### Problem
Copy nothing past the line containing "nuclear protein staining". Transcribe every line of the listing below up to and including it, from the first, except pictures.

### Collected material
--- START ---

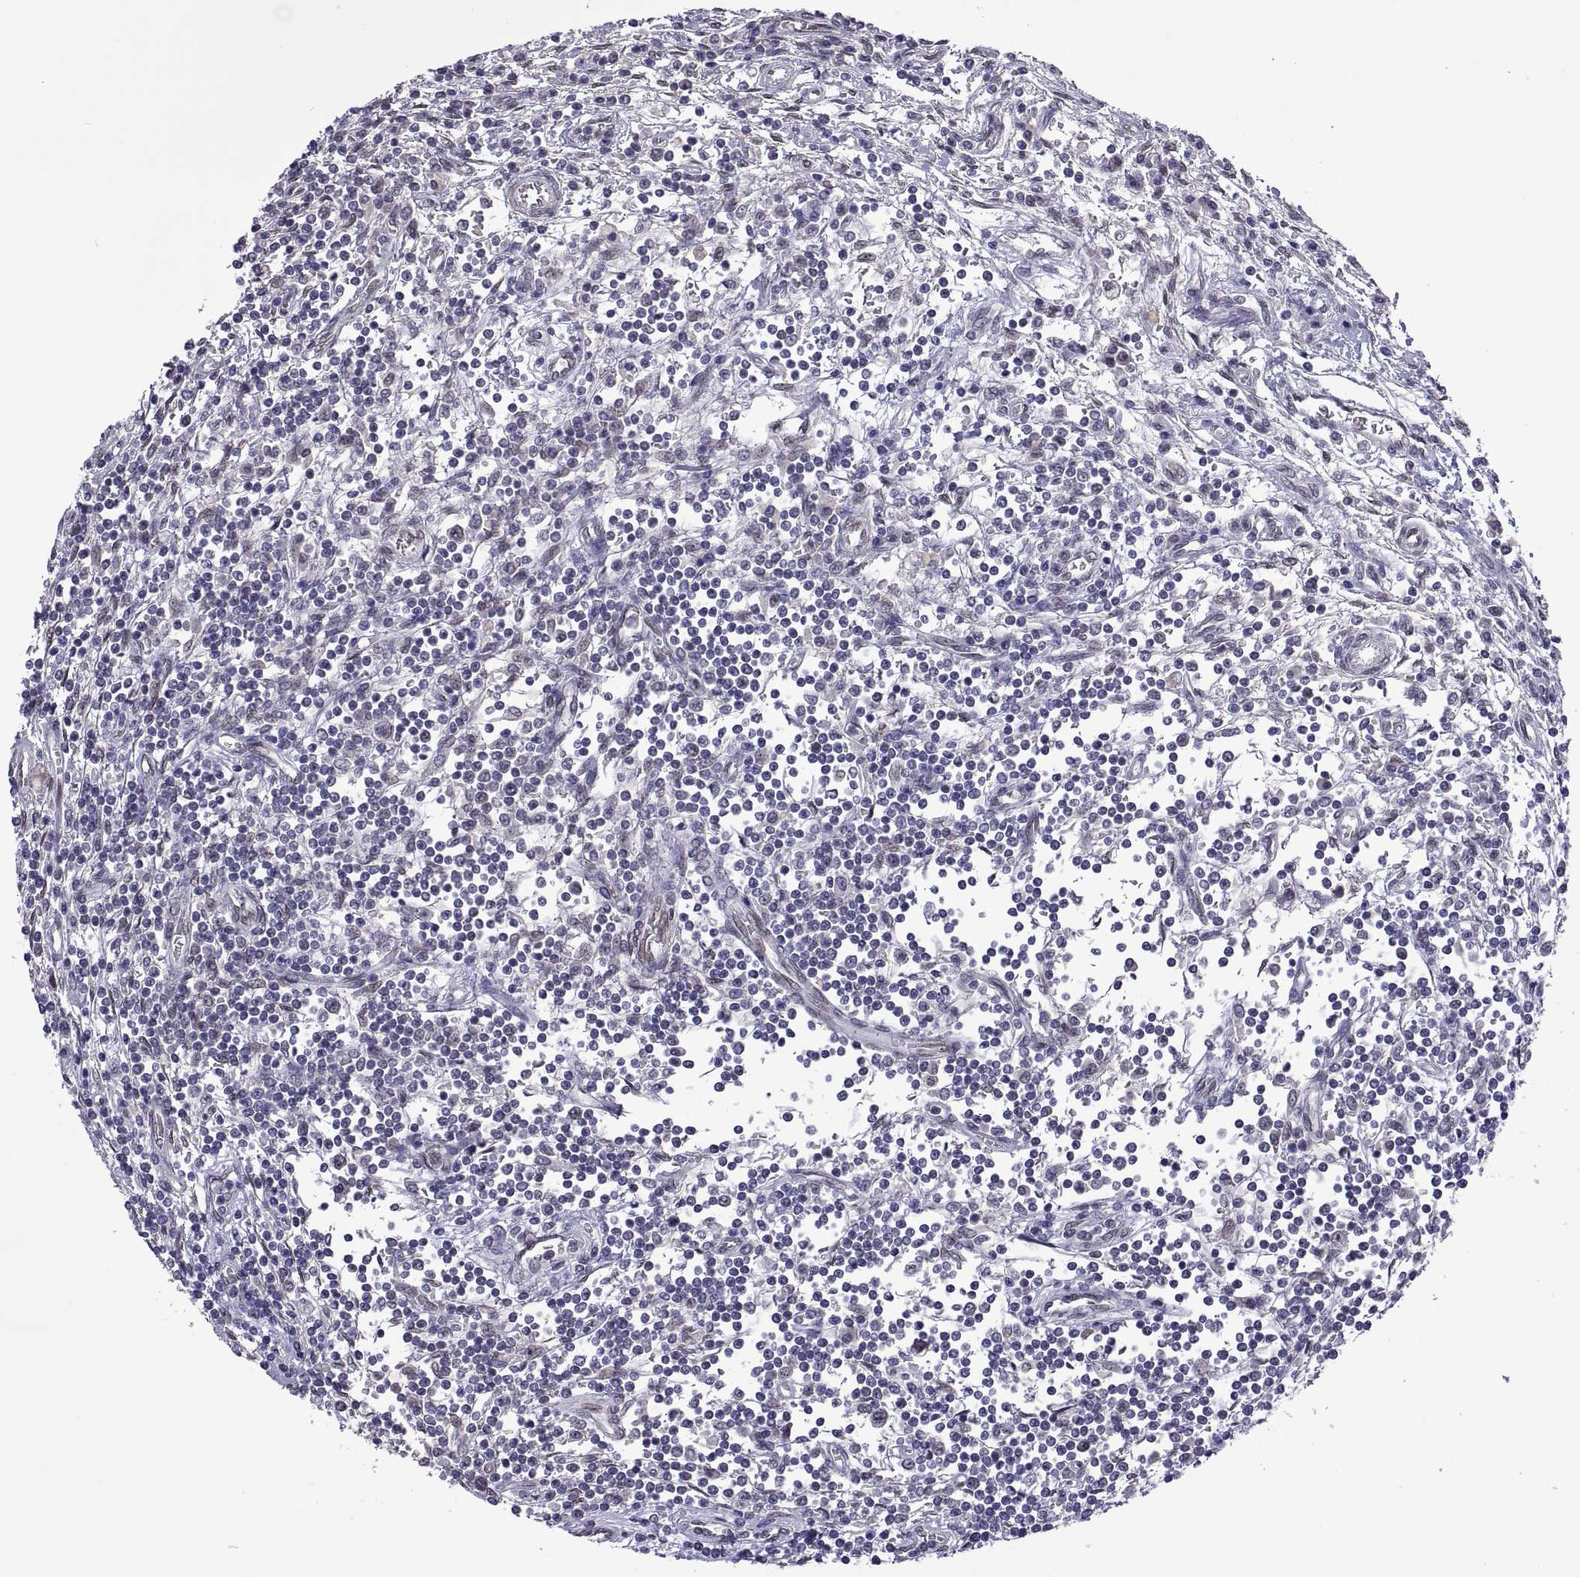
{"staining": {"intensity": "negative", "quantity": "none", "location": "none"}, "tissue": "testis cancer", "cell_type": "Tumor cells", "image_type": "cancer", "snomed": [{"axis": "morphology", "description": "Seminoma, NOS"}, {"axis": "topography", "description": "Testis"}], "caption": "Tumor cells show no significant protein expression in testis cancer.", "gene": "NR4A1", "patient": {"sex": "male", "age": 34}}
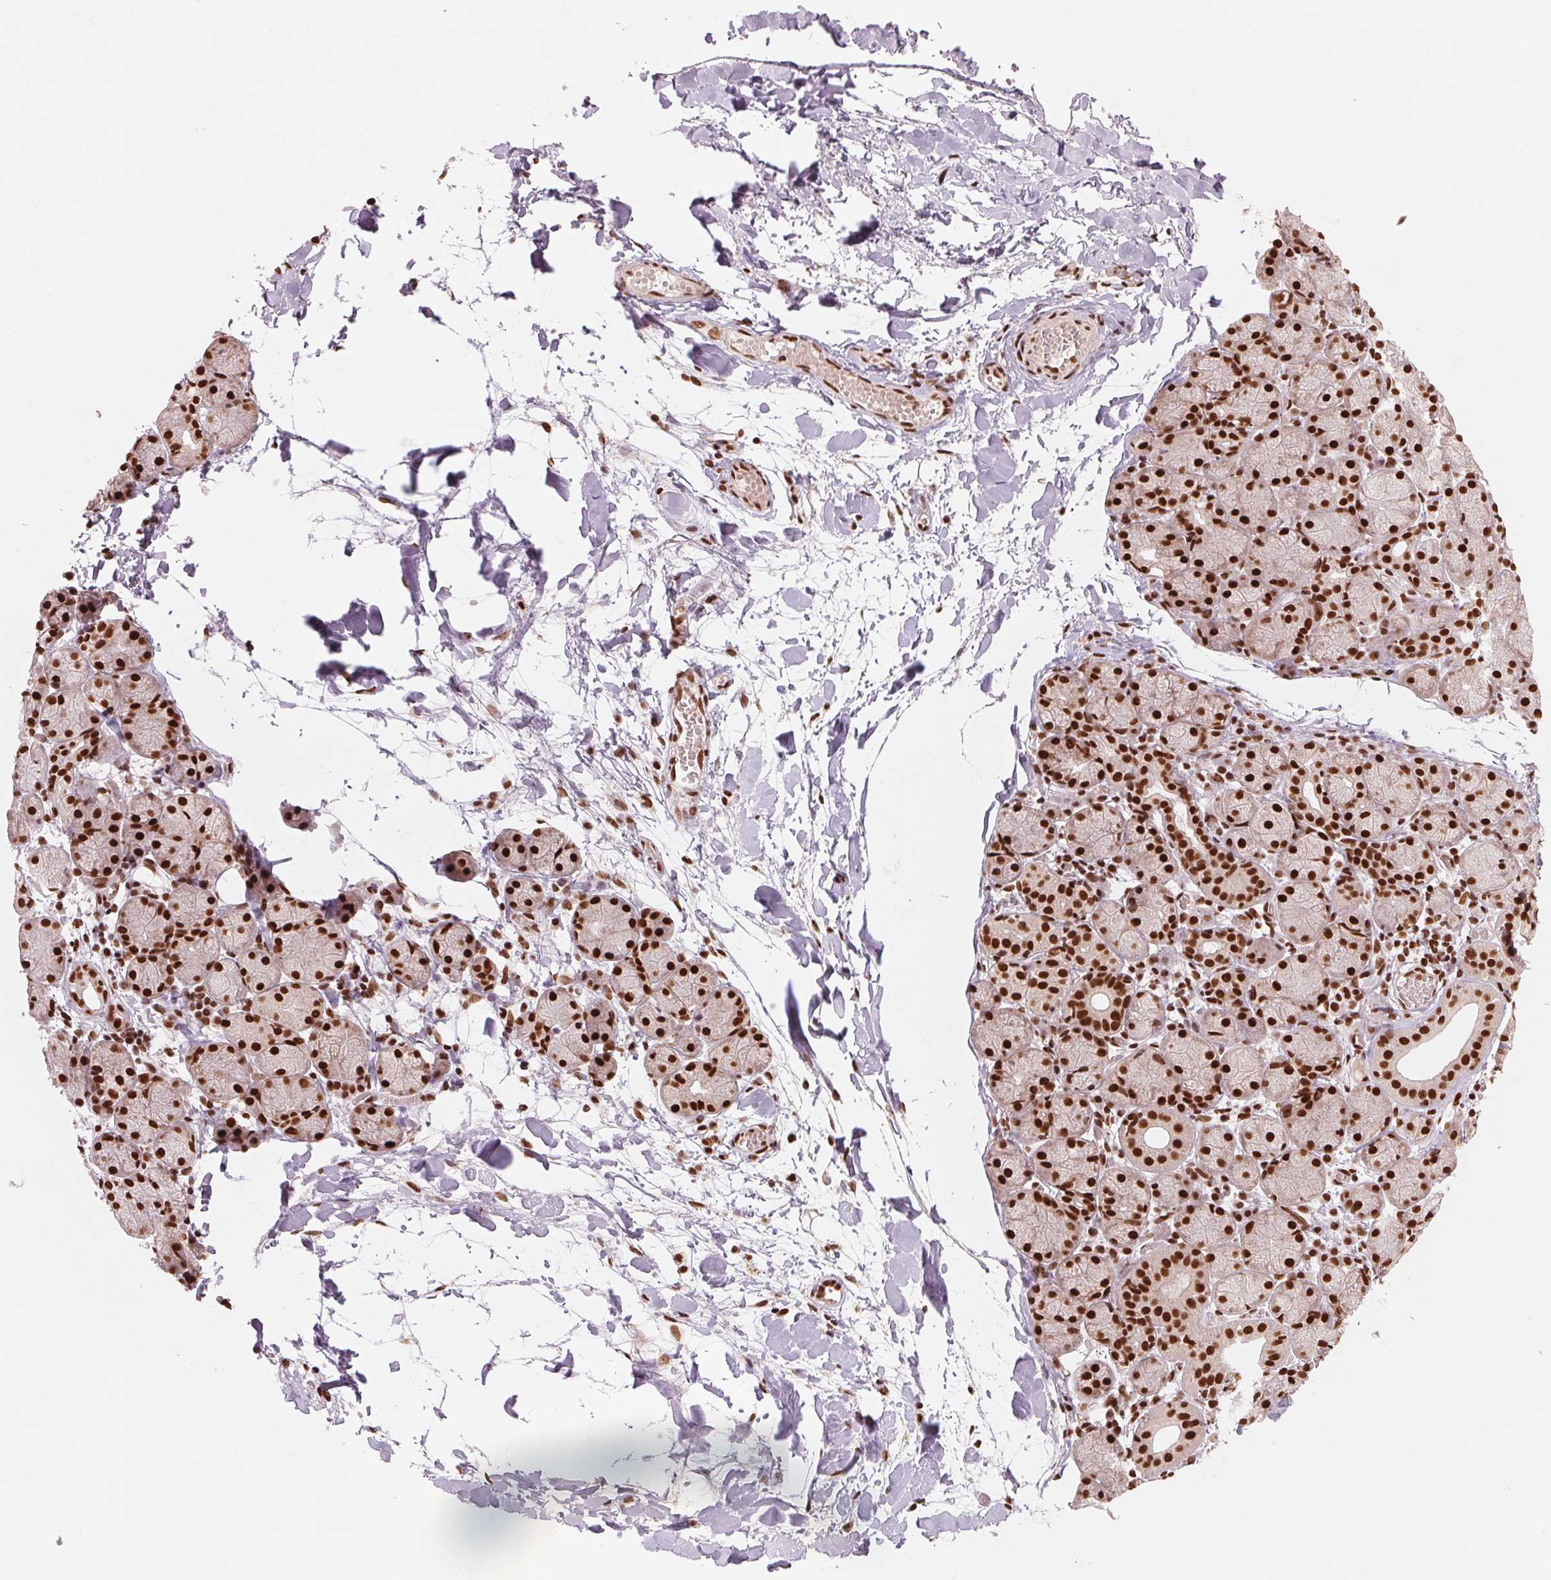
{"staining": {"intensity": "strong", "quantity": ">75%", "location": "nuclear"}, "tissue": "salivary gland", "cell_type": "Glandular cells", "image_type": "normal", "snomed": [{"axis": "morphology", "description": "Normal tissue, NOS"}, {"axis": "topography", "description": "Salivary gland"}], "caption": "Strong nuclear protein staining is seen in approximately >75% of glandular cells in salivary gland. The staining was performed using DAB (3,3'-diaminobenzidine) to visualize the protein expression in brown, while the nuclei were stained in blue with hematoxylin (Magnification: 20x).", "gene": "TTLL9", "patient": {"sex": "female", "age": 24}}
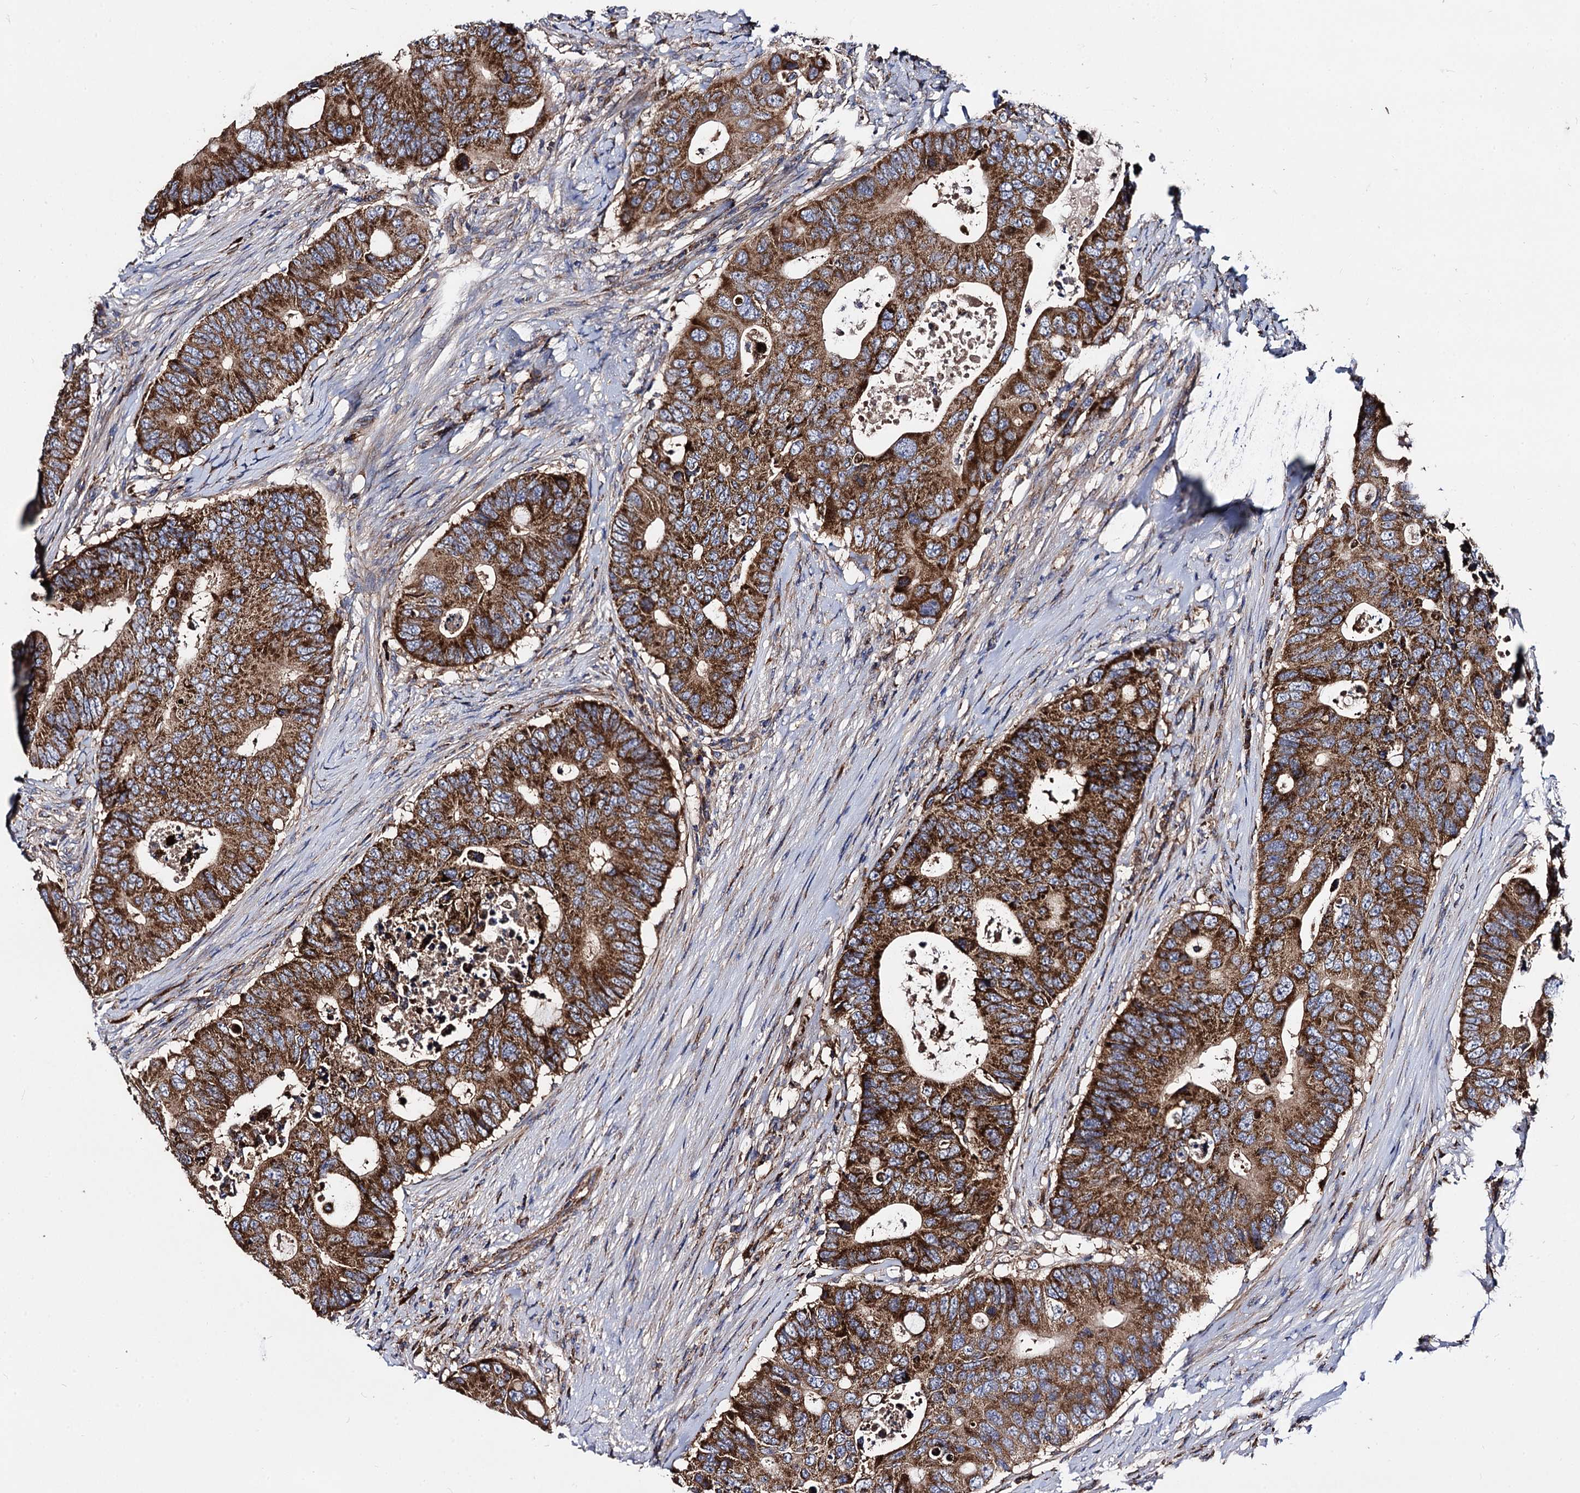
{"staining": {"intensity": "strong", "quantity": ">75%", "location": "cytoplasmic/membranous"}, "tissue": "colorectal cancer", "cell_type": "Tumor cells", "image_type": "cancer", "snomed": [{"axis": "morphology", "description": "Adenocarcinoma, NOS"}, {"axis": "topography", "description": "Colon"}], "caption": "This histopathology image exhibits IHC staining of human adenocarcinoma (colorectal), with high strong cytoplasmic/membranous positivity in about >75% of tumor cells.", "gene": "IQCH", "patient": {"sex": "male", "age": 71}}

--- END ---

### Answer to this exercise
{"staining": {"intensity": "negative", "quantity": "none", "location": "none"}, "tissue": "testis cancer", "cell_type": "Tumor cells", "image_type": "cancer", "snomed": [{"axis": "morphology", "description": "Seminoma, NOS"}, {"axis": "topography", "description": "Testis"}], "caption": "Tumor cells show no significant protein expression in testis cancer.", "gene": "NR4A1", "patient": {"sex": "male", "age": 34}}
{"staining": {"intensity": "strong", "quantity": ">75%", "location": "nuclear"}, "tissue": "salivary gland", "cell_type": "Glandular cells", "image_type": "normal", "snomed": [{"axis": "morphology", "description": "Normal tissue, NOS"}, {"axis": "topography", "description": "Salivary gland"}], "caption": "Strong nuclear protein staining is seen in approximately >75% of glandular cells in salivary gland. The staining was performed using DAB (3,3'-diaminobenzidine) to visualize the protein expression in brown, while the nuclei were stained in blue with hematoxylin (Magnification: 20x).", "gene": "TTLL9", "patient": {"sex": "female", "age": 24}}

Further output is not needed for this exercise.